La Corte di Cassazione, sabato 7 maggio, ha confermato le condanne decise dalla Corte di Appello di Bologna nel Maxi-processo di ‘Ndrangheta “Aemilia”, questa è la definitiva conferma che l’Emilia Romagna è distretto di mafia e che il tessuto economico sociale del nostro territorio è stato colpito dal fenomeno in modo evidente. Dopo che anche la Cassazione si è espressa sul punto, non ci sono più alibi, è lampante che le istituzioni, i privati e la cittadinanza debbano essere consapevoli dei rischi che l’appetito criminale comporta, prima lusinghiero con le sue prede e poi letale. La Giustizia ha fatto il suo corso, ora la Politica deve tenere il passo nelle sedi opportune ed essere all’altezza di un’eredità così pesante ed in grado di costruire un futuro con essa coerente prevenendo ed estirpando il fenomeno con tutti gli strumenti regolamentari e normativi a disposizione.
La pronuncia della Cassazione assume un valore ancora più impattante alla luce dei giorni nei quali è stata emessa, giorni che sono caricati dal pesante ricordo di atti criminali efferati quali l’omicidio Moro e il Mafioso Omicidio di Peppino Impastato che ci ricorda di quanto la mafia fosse diversa e di quanto è stata abile a mutare per continuare a infestare il nostro paese.
Commemorare Peppino Impastato non è solo un esercizio di memoria ma a mio parere è una prima risposta a quelli che sono i doveri che come società civile dobbiamo assumerci per resistere alle infiltrazioni mafiose, in primis aprire una riflessione profonda sulla libertà di espressione, che Impastato ha saputo nobilitare e che oggi pare un diritto sciapo e non all’altezza del ruolo che dovrebbe ricoprire. La parola che in passato era molto più vista come una conquista e uno strumento di lotta, oggi è prostituita o a fotocopiate analisi sui giornali e sui canali di informazione convenzionali o a sbraitati commenti opinionistici sui social. In questa frattura scomposta delle manifestazioni del pensiero l’unico risultato è una frenetica disattenzione che allontana dalla complessità dei fenomeni che caratterizzano il presente, tra cui certamente la criminalità organizzata.
E allora guardo con nostalgia agli anni ’70, a Radio Partinico Libera di Danilo Dolci che con la frase “si marcisce di chiacchiere e di ingiustizie mentre la Sicilia muore” ruppe il monopolio RAI, guardo con nostalgia Radio AUT di Impastato che sapeva dare peso alla satira riempendola di denunce, guardo con affetto alla tradizione della nostra città che ha ospitato molte Radio libere, da Radio Città, ora “città Fujiko”, all’incredibile esperienza di Radio Alice che dava voce a chi non aveva voce, che mescolava le istanze politiche a pratiche artistiche, a Radio Città del Capo, dai cui microfoni ho avuto la fortuna di parlare prima che interrompesse le trasmissioni.
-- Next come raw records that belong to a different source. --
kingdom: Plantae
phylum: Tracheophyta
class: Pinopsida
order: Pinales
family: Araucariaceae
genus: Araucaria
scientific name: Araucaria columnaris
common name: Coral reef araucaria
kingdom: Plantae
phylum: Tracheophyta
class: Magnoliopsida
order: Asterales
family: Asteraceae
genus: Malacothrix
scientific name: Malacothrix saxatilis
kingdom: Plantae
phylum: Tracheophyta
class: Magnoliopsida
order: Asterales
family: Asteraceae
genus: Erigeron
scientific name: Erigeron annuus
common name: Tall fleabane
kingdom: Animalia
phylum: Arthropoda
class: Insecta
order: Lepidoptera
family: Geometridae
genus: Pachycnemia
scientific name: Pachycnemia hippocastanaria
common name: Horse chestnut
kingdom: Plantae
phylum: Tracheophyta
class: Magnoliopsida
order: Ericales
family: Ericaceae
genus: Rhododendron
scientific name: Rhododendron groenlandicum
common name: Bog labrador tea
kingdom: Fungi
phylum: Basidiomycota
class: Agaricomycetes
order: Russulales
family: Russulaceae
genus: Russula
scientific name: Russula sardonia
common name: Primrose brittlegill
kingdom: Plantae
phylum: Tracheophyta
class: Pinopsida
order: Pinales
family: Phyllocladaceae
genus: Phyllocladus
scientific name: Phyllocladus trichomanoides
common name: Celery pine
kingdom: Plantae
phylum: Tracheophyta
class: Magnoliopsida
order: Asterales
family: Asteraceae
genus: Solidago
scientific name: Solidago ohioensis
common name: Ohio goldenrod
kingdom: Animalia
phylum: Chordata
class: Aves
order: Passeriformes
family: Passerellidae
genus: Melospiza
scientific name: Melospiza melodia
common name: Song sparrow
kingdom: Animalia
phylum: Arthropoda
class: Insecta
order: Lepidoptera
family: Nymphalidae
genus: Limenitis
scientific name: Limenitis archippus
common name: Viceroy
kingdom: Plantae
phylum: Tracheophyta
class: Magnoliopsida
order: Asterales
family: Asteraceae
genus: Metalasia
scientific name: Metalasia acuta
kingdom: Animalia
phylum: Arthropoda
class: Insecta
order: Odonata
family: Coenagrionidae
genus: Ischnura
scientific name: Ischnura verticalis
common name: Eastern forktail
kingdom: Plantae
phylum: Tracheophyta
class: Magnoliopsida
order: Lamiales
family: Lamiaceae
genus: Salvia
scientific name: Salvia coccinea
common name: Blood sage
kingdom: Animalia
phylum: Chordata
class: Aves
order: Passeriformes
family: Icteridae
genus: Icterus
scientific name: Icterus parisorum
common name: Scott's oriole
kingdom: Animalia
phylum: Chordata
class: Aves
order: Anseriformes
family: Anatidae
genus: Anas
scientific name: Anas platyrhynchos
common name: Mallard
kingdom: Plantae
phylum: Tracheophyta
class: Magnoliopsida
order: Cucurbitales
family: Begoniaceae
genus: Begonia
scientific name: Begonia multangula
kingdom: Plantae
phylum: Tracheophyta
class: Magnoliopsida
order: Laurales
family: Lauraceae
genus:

La nascita frequentissima di Radio Libere fece riflettere sul valore della parola, dichiarò la fine di una piatta informazione monopolista. Oggi siamo arrivati all’estremo opposto ugualmente piatto, nella sua confusione, siamo di nuovo ad un punto di partenza. La mia speranza è che una nuova fase di analisi della parola possa esplodere, con percorsi autorevoli che sappiano emergere. Con fiducia, prima da protagonista, ora da amministratore, vedo che si stanno diffondendo pratiche e realtà che fondono arte, informazione e politica, nelle quali il principio della libertà di espressione riassume un peso, spesso sono i giovani a guidarle sotto forma di web radio, riviste online e cartacee, nella stessa vicenda di “Aemilia” la voce libera di un gruppo di studenti e studentesse, “cortocircuito” è stata presa in considerazione negli elementi probatori del processo.
Credo che Bologna possa diventare interprete e riferimento di nuovi metodi comunicativi e di approfondimento e che possa ospitare questa riflessione magari estendendola alla Regione e a tutta Italia.
Per questo richiederò un UC sul tema per saggiare lo stato di salute delle nuove esperienze di informazione, produzione artistica e culturale a Bologna. Per fare questo chiedo anche l’aiuto dei colleghi consiglieri e consigliere che volessero dare un contributo.
Ricostruire la responsabilità e il potere delle forme di espressione penso sia fondamentale per strutturare una risposta ai fenomeni di disgregazione sociale ai quali la mafia pienamente appartiene.